Guitar Center has announced it has completed “a series of transactions to address its April 2020 debt payments.”
The announcement follows the news that the musical instrument retail giant had skipped payment on two of its bonds, according to an anonymous source. The same source also revealed its debt totalled $1.2 billion as of February. A recent statement from Guitar Center paints a more optimistic picture, however: “These transactions provide near-term liquidity to help navigate challenges encountered during the COVID-19 pandemic and were made possible through the support of each of Guitar Center’s lender groups.”

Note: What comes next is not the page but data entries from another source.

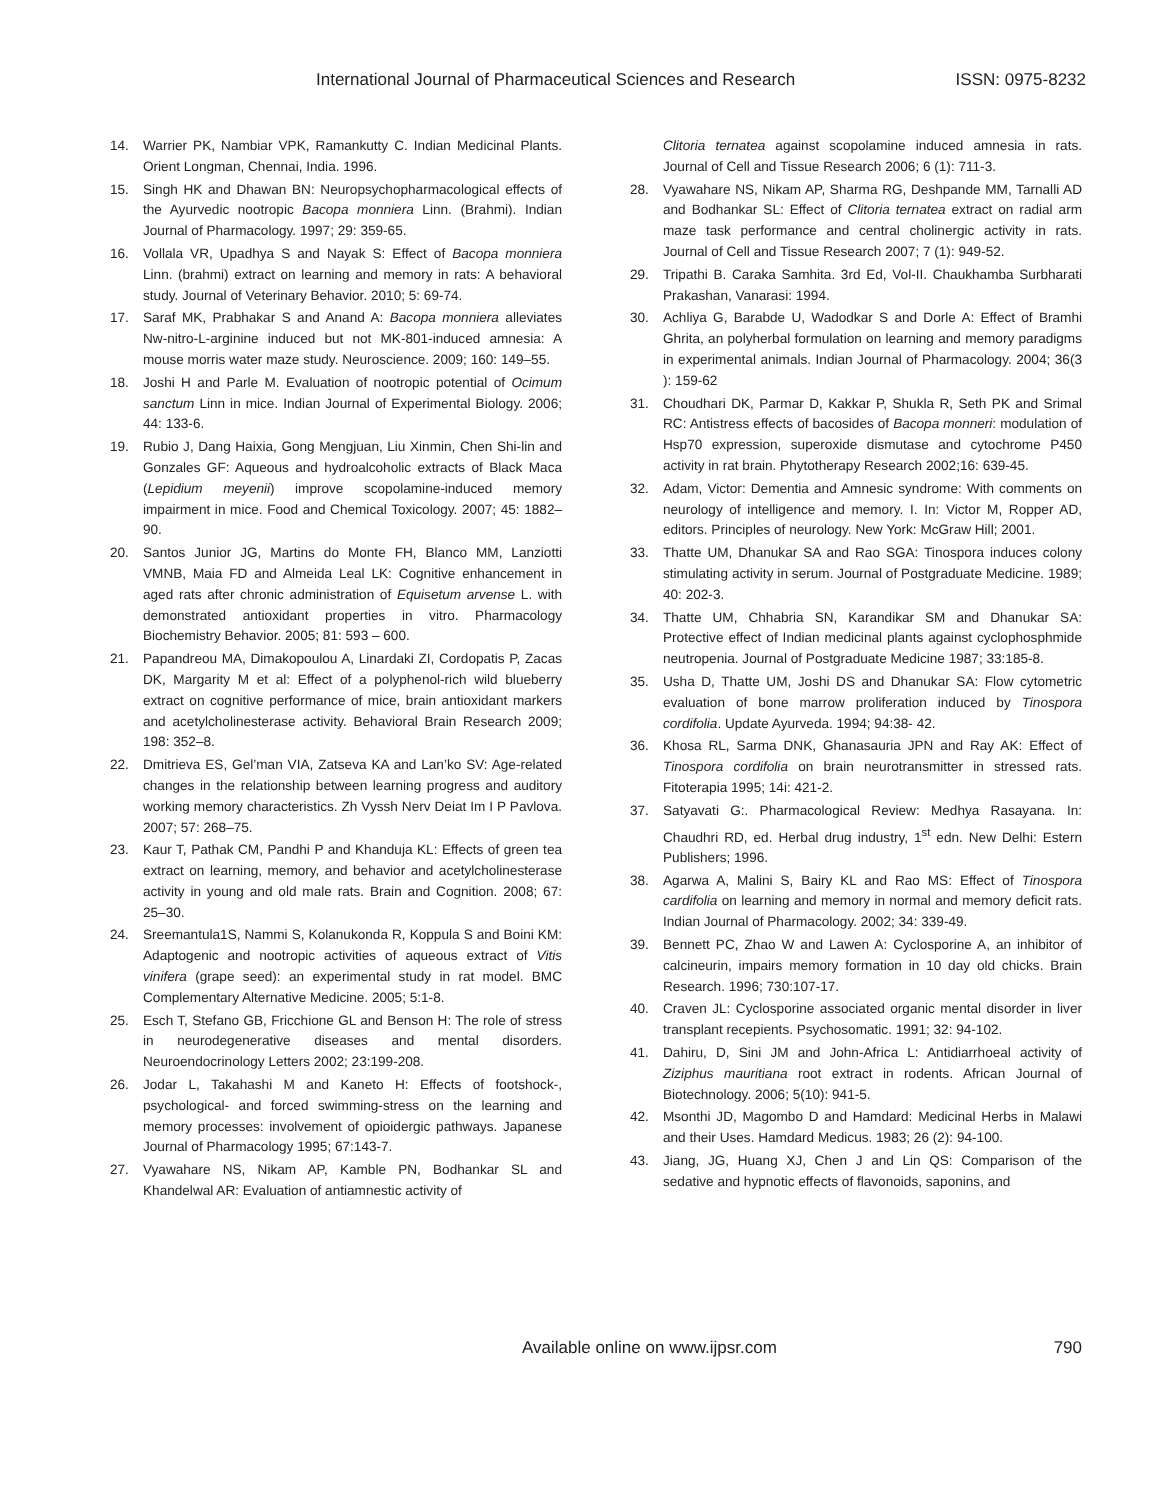International Journal of Pharmaceutical Sciences and Research ISSN: 0975-8232
14. Warrier PK, Nambiar VPK, Ramankutty C. Indian Medicinal Plants. Orient Longman, Chennai, India. 1996.
15. Singh HK and Dhawan BN: Neuropsychopharmacological effects of the Ayurvedic nootropic Bacopa monniera Linn. (Brahmi). Indian Journal of Pharmacology. 1997; 29: 359-65.
16. Vollala VR, Upadhya S and Nayak S: Effect of Bacopa monniera Linn. (brahmi) extract on learning and memory in rats: A behavioral study. Journal of Veterinary Behavior. 2010; 5: 69-74.
17. Saraf MK, Prabhakar S and Anand A: Bacopa monniera alleviates Nw-nitro-L-arginine induced but not MK-801-induced amnesia: A mouse morris water maze study. Neuroscience. 2009; 160: 149–55.
18. Joshi H and Parle M. Evaluation of nootropic potential of Ocimum sanctum Linn in mice. Indian Journal of Experimental Biology. 2006; 44: 133-6.
19. Rubio J, Dang Haixia, Gong Mengjuan, Liu Xinmin, Chen Shi-lin and Gonzales GF: Aqueous and hydroalcoholic extracts of Black Maca (Lepidium meyenii) improve scopolamine-induced memory impairment in mice. Food and Chemical Toxicology. 2007; 45: 1882–90.
20. Santos Junior JG, Martins do Monte FH, Blanco MM, Lanziotti VMNB, Maia FD and Almeida Leal LK: Cognitive enhancement in aged rats after chronic administration of Equisetum arvense L. with demonstrated antioxidant properties in vitro. Pharmacology Biochemistry Behavior. 2005; 81: 593 – 600.
21. Papandreou MA, Dimakopoulou A, Linardaki ZI, Cordopatis P, Zacas DK, Margarity M et al: Effect of a polyphenol-rich wild blueberry extract on cognitive performance of mice, brain antioxidant markers and acetylcholinesterase activity. Behavioral Brain Research 2009; 198: 352–8.
22. Dmitrieva ES, Gel’man VIA, Zatseva KA and Lan’ko SV: Age-related changes in the relationship between learning progress and auditory working memory characteristics. Zh Vyssh Nerv Deiat Im I P Pavlova. 2007; 57: 268–75.
23. Kaur T, Pathak CM, Pandhi P and Khanduja KL: Effects of green tea extract on learning, memory, and behavior and acetylcholinesterase activity in young and old male rats. Brain and Cognition. 2008; 67: 25–30.
24. Sreemantula1S, Nammi S, Kolanukonda R, Koppula S and Boini KM: Adaptogenic and nootropic activities of aqueous extract of Vitis vinifera (grape seed): an experimental study in rat model. BMC Complementary Alternative Medicine. 2005; 5:1-8.
25. Esch T, Stefano GB, Fricchione GL and Benson H: The role of stress in neurodegenerative diseases and mental disorders. Neuroendocrinology Letters 2002; 23:199-208.
26. Jodar L, Takahashi M and Kaneto H: Effects of footshock-, psychological- and forced swimming-stress on the learning and memory processes: involvement of opioidergic pathways. Japanese Journal of Pharmacology 1995; 67:143-7.
27. Vyawahare NS, Nikam AP, Kamble PN, Bodhankar SL and Khandelwal AR: Evaluation of antiamnestic activity of
Clitoria ternatea against scopolamine induced amnesia in rats. Journal of Cell and Tissue Research 2006; 6 (1): 711-3.
28. Vyawahare NS, Nikam AP, Sharma RG, Deshpande MM, Tarnalli AD and Bodhankar SL: Effect of Clitoria ternatea extract on radial arm maze task performance and central cholinergic activity in rats. Journal of Cell and Tissue Research 2007; 7 (1): 949-52.
29. Tripathi B. Caraka Samhita. 3rd Ed, Vol-II. Chaukhamba Surbharati Prakashan, Vanarasi: 1994.
30. Achliya G, Barabde U, Wadodkar S and Dorle A: Effect of Bramhi Ghrita, an polyherbal formulation on learning and memory paradigms in experimental animals. Indian Journal of Pharmacology. 2004; 36(3 ): 159-62
31. Choudhari DK, Parmar D, Kakkar P, Shukla R, Seth PK and Srimal RC: Antistress effects of bacosides of Bacopa monneri: modulation of Hsp70 expression, superoxide dismutase and cytochrome P450 activity in rat brain. Phytotherapy Research 2002;16: 639-45.
32. Adam, Victor: Dementia and Amnesic syndrome: With comments on neurology of intelligence and memory. I. In: Victor M, Ropper AD, editors. Principles of neurology. New York: McGraw Hill; 2001.
33. Thatte UM, Dhanukar SA and Rao SGA: Tinospora induces colony stimulating activity in serum. Journal of Postgraduate Medicine. 1989; 40: 202-3.
34. Thatte UM, Chhabria SN, Karandikar SM and Dhanukar SA: Protective effect of Indian medicinal plants against cyclophosphmide neutropenia. Journal of Postgraduate Medicine 1987; 33:185-8.
35. Usha D, Thatte UM, Joshi DS and Dhanukar SA: Flow cytometric evaluation of bone marrow proliferation induced by Tinospora cordifolia. Update Ayurveda. 1994; 94:38- 42.
36. Khosa RL, Sarma DNK, Ghanasauria JPN and Ray AK: Effect of Tinospora cordifolia on brain neurotransmitter in stressed rats. Fitoterapia 1995; 14i: 421-2.
37. Satyavati G:. Pharmacological Review: Medhya Rasayana. In: Chaudhri RD, ed. Herbal drug industry, 1<sup>st</sup> edn. New Delhi: Estern Publishers; 1996.
38. Agarwa A, Malini S, Bairy KL and Rao MS: Effect of Tinospora cardifolia on learning and memory in normal and memory deficit rats. Indian Journal of Pharmacology. 2002; 34: 339-49.
39. Bennett PC, Zhao W and Lawen A: Cyclosporine A, an inhibitor of calcineurin, impairs memory formation in 10 day old chicks. Brain Research. 1996; 730:107-17.
40. Craven JL: Cyclosporine associated organic mental disorder in liver transplant recepients. Psychosomatic. 1991; 32: 94-102.
41. Dahiru, D, Sini JM and John-Africa L: Antidiarrhoeal activity of Ziziphus mauritiana root extract in rodents. African Journal of Biotechnology. 2006; 5(10): 941-5.
42. Msonthi JD, Magombo D and Hamdard: Medicinal Herbs in Malawi and their Uses. Hamdard Medicus. 1983; 26 (2): 94-100.
43. Jiang, JG, Huang XJ, Chen J and Lin QS: Comparison of the sedative and hypnotic effects of flavonoids, saponins, and
Available online on www.ijpsr.com 790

CFO of Guitar Center, Tim Martin, said of the news: “We are pleased with the outcome of these transactions and the support and cooperation that we received from our lenders who recognize the value of our businesses. These transactions bolster our immediate liquidity position and allow us to focus on operating our business through these difficult times. We believe that with these transactions and the staged reopening of the country along with our pre-pandemic positive business performance, we are well positioned to meet these challenging market conditions.”
Guitar Center has been hit hard by the coronavirus pandemic, leading it to furlough a large number of staff last month. In a letter about this furloughing, Guitar Center’s CEO Ron Japinga wrote that “Further difficult decisions will need to be made in the months ahead to maintain the viability of our businesses as well as support our dedicated associates during this challenging period.”